### [YOUR ASSIGNMENT]
Transcribe the records below exactly as they appear, omitting any pictures.

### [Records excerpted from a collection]
☆ ☆ ☆
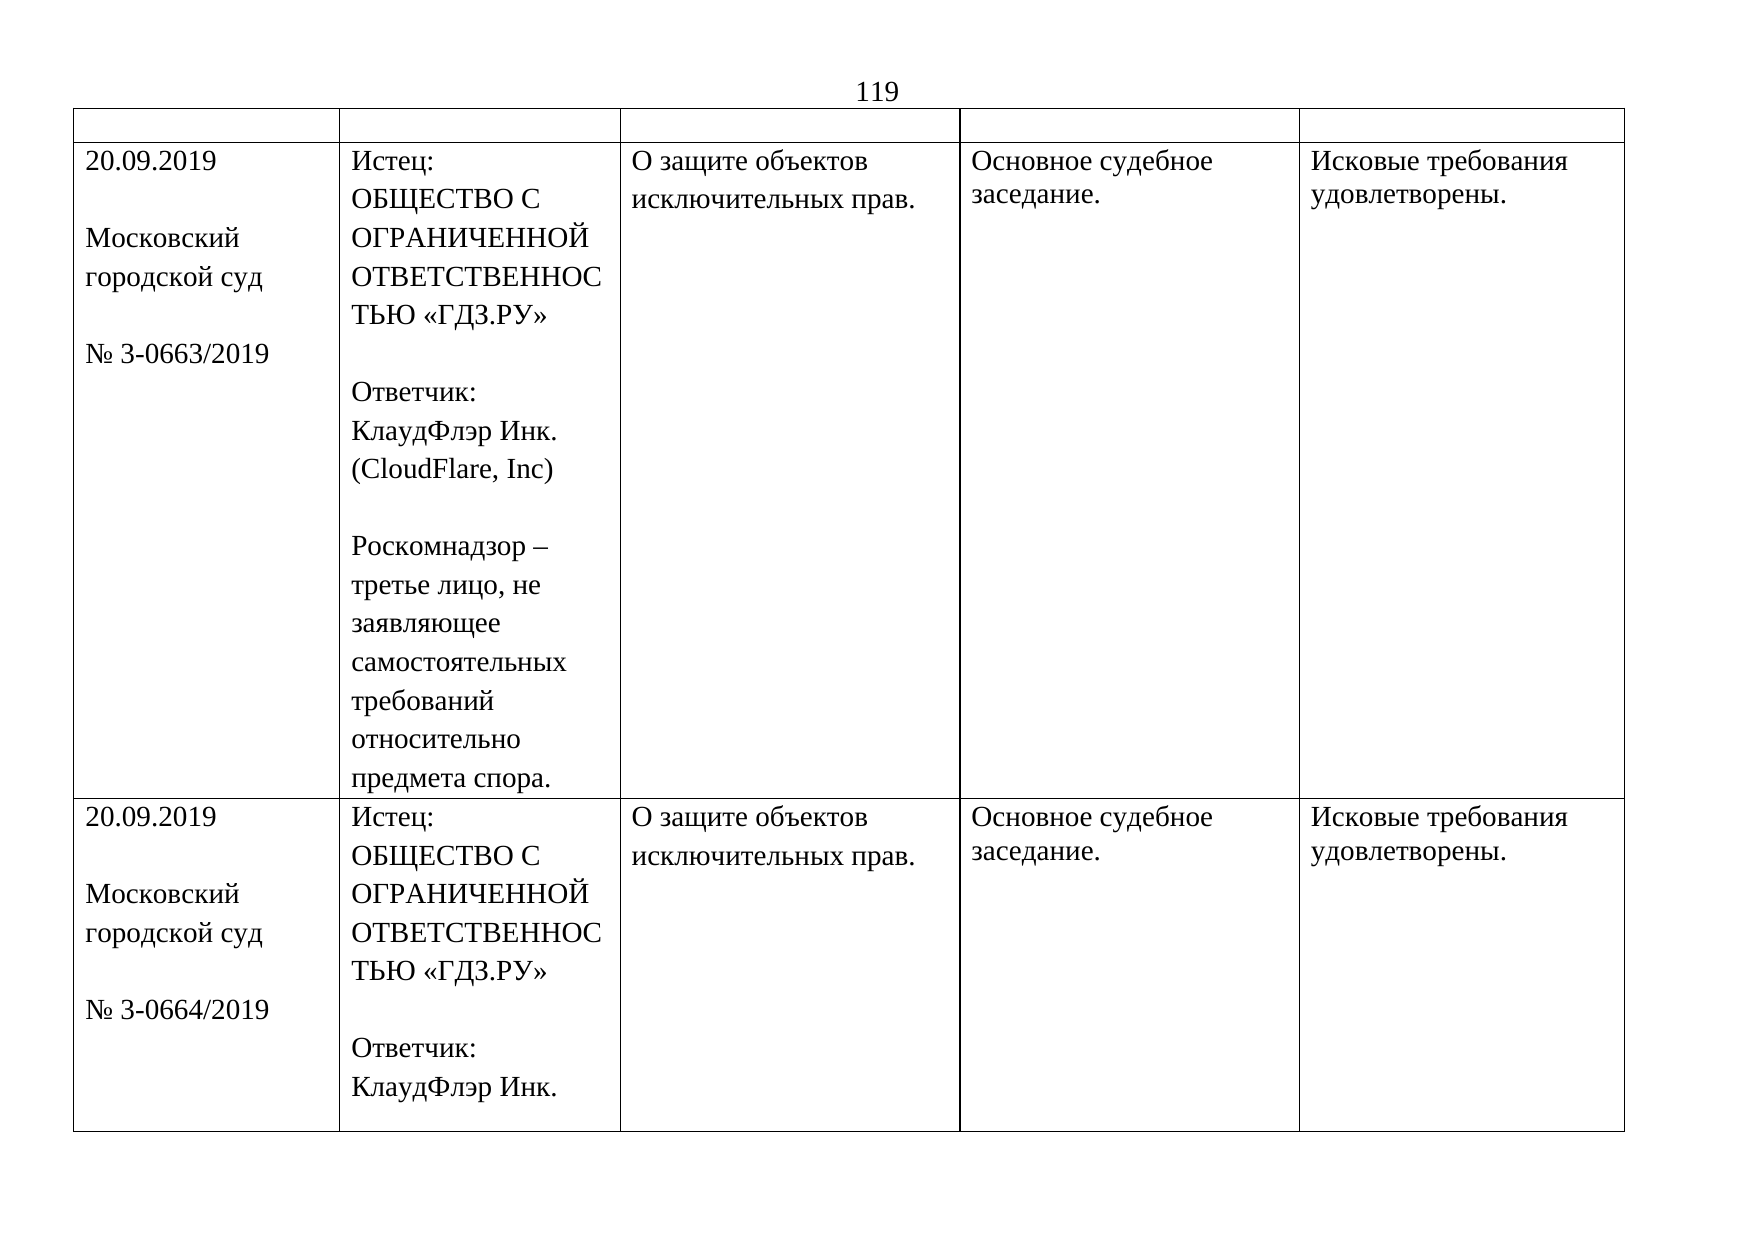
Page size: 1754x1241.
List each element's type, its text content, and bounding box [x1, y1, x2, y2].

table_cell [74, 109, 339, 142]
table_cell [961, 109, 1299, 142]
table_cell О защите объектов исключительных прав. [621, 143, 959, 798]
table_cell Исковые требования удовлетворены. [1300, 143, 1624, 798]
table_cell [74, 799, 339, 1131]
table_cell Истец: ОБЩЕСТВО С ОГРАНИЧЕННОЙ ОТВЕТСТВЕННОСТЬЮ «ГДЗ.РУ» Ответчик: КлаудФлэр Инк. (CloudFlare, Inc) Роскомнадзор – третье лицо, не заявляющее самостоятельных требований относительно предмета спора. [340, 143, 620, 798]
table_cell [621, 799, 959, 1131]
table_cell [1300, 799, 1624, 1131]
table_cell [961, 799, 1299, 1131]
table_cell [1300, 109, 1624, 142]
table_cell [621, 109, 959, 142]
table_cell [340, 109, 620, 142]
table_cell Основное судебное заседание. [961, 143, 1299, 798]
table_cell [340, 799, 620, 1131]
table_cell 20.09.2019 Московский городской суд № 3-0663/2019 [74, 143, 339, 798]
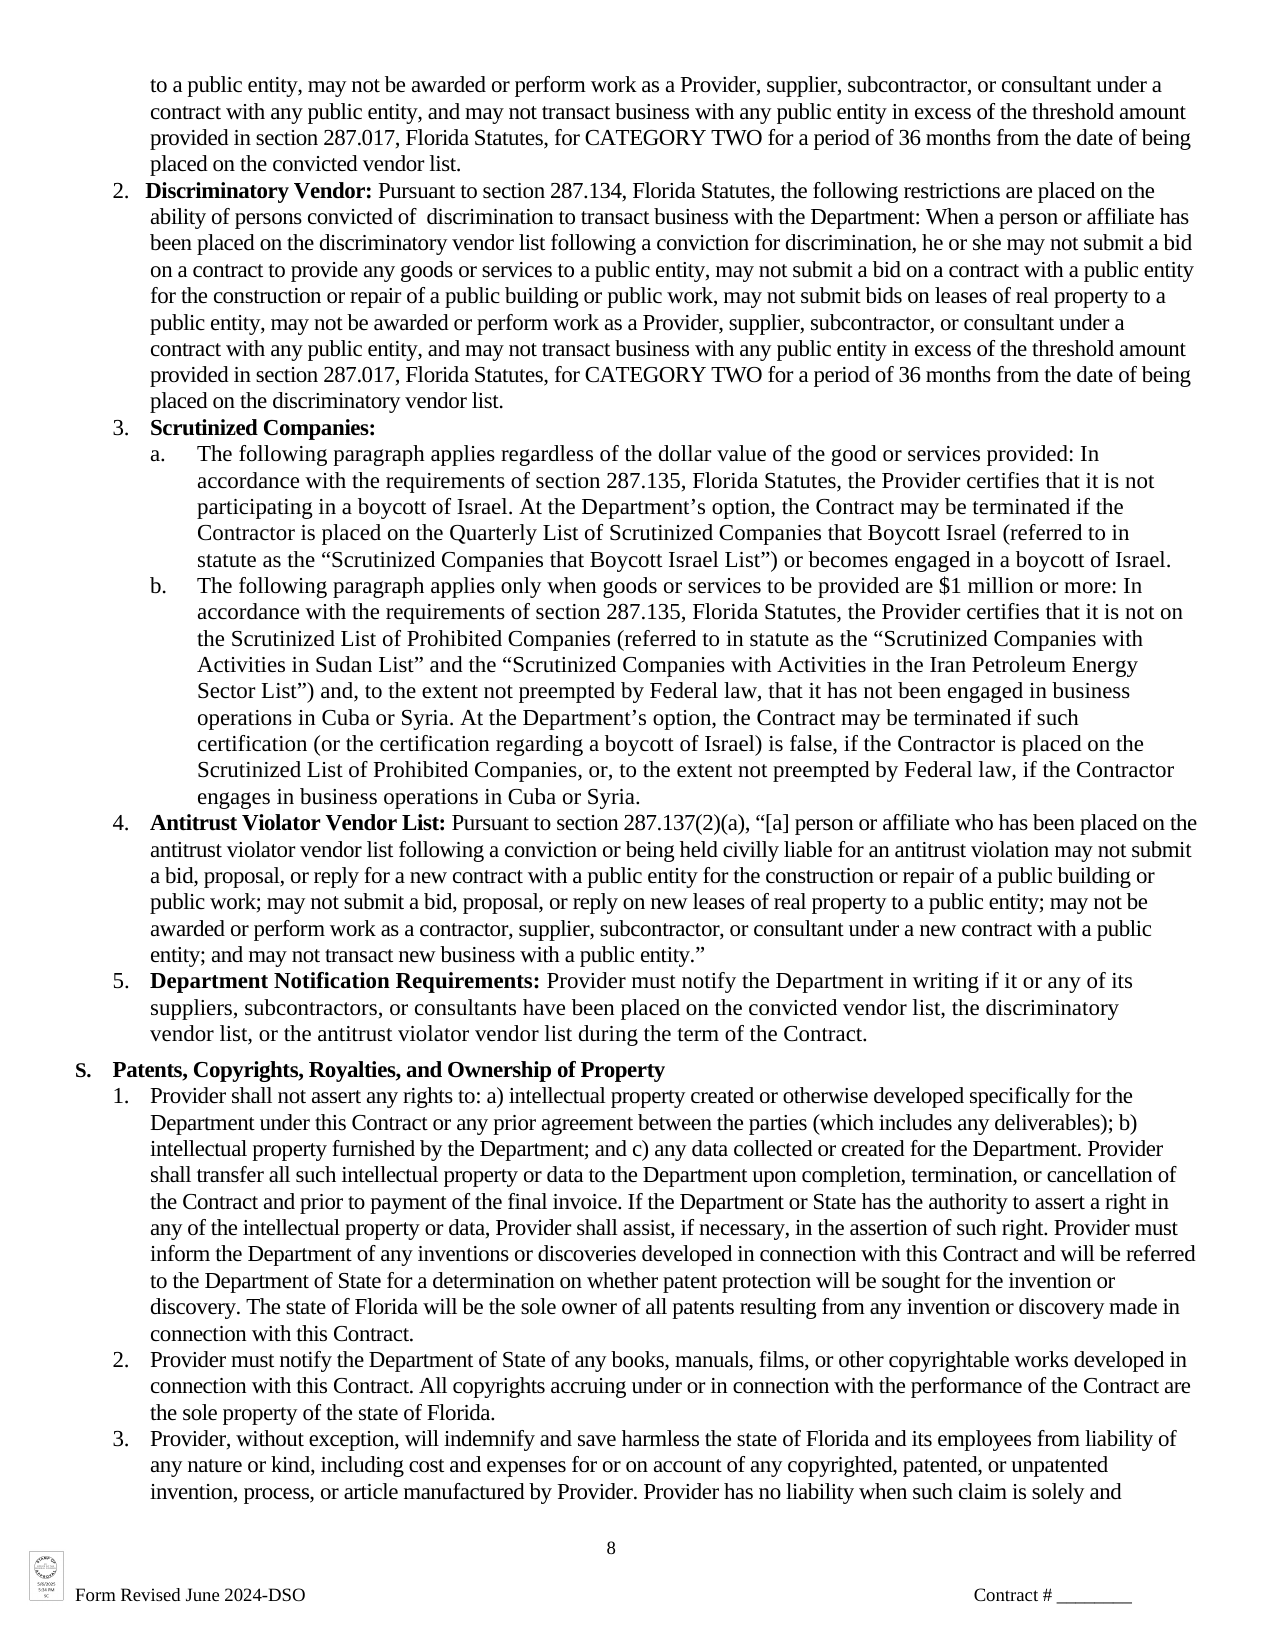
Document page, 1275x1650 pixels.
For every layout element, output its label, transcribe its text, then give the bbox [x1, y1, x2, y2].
☆ ☆ ☆
### [ANSWER SECTION]
Page size: 1754x1241.
List each element's type, its text content, and bounding box [x1, y1, x2, y2].

table_cell [74, 109, 339, 142]
table_cell [961, 109, 1299, 142]
table_cell О защите объектов исключительных прав. [621, 143, 959, 798]
table_cell Исковые требования удовлетворены. [1300, 143, 1624, 798]
table_cell [74, 799, 339, 1131]
table_cell Истец: ОБЩЕСТВО С ОГРАНИЧЕННОЙ ОТВЕТСТВЕННОСТЬЮ «ГДЗ.РУ» Ответчик: КлаудФлэр Инк. (CloudFlare, Inc) Роскомнадзор – третье лицо, не заявляющее самостоятельных требований относительно предмета спора. [340, 143, 620, 798]
table_cell [621, 799, 959, 1131]
table_cell [1300, 799, 1624, 1131]
table_cell [961, 799, 1299, 1131]
table_cell [1300, 109, 1624, 142]
table_cell [621, 109, 959, 142]
table_cell [340, 109, 620, 142]
table_cell Основное судебное заседание. [961, 143, 1299, 798]
table_cell [340, 799, 620, 1131]
table_cell 20.09.2019 Московский городской суд № 3-0663/2019 [74, 143, 339, 798]
Document page, 1275x1650 pixels.
For every layout element, output its label, transcribe its text, then give the bbox [x1, y1, x2, y2].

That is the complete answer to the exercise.